Wie Blake beschreibt, was sie alles getrennt voneinander erleben, Das ist spannend und packend und doch auch zugleich abstossend und sicher nichts für zarte Gemüter. Er spart in seinen Beschreibungen nicht mit Details, aber ohne Wertung, sondern einfach nüchtern realistisch, wie man den Mann gegenüber abknallt, jemandem ein Messer ins Auge treibt oder den Indianern den Skalp abschneidet. Einfach so, wie es ist, manchmal mit den passenden Geräuschen dazu, nüchtern, brutal, wie im echten Western, wie ihn Karl May nie gesehen hat. Das ist bestimmt nicht jedermanns Sache, und man sollte vor der Lektüre wissen, worauf man sich einlässt, aber wenn man dies tut, wird man einen Wilden Westen kennen lernen, wie man ihn höchstens aus den alten Filmen aus den 50ern und 60ern kennt, mit Steigerungspotenzial.

Und wenn man denkt, es geht nicht schlimmer, setzt irgend jemand immer noch einen drauf, wie eine Szene zeigt, in der John zu fünfzig Peitschenhieben verurteilt wurde:  

 

"Wie Riley war John nach dem fünfzigsten Hieb geschwächt, doch noch bei Sinnen. Will verdammt sein, wenns nicht so aussieht, als hätten Wölfe von dem Rücken des Jungen da gefressen," sagte ein Mann in Edwards Nähe, dessen Arm beim Ellbogen endete.

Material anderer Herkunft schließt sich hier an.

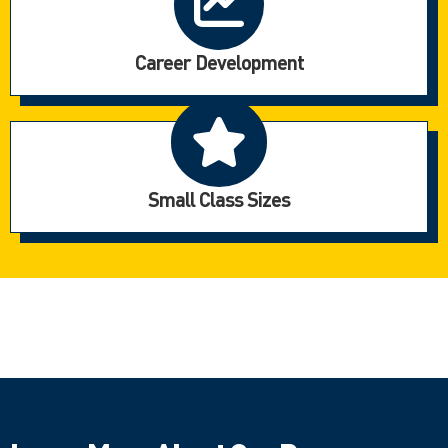
Career Development
Small Class Sizes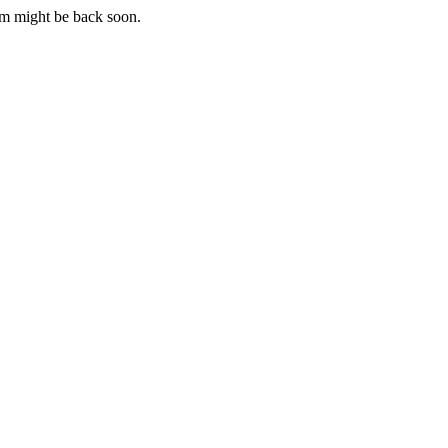
m might be back soon.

"Verdammt noch mal, so schlimm isses gar nicht", meinte ein anderer. "Ich hab Männer gesehen, die wurden bis aufs offene Rückgrat ausgepeitscht, und man konnte alle ihre Rippen sehen. Ich seh nicht viel Knochen an den Burschen hier. Die werden kaum ausgepeitscht, wenn du mich fragst."

 

Eine etwas andere Geschichtslektion

Neben der überall gegenwärtigen Realität Brutalität ist es aber auch die Historie, die diesen Roman lesenswert macht. Blake beschreibt einige Ereignisse, die im europäischen Geschichtsunterricht nicht erwähnt werden, wie den Beitritt von Texas zu den USA oder dem Mexikanisch-Amerikanischen Bürgerkrieg, der 1846 begann und zwei Jahre dauerte. Innerhalb dieses Krieges sind die Brüder unterwegs, in verschiedenen Banden, die entweder Mexikaner töten oder Indianer töten oder Indianer gegen vom Gouverneur ausgelobte Prämien skalpieren oder Yankees töten oder diejenigen töten, die einfach im Weg stehen oder einen blöden Kommentar abgeben. Es werden Bordelle aufgesucht, Gefängnisse beschrieben, Städte und Ortschaften durchritten und dabei schafft der Autor die passende Atmosphäre.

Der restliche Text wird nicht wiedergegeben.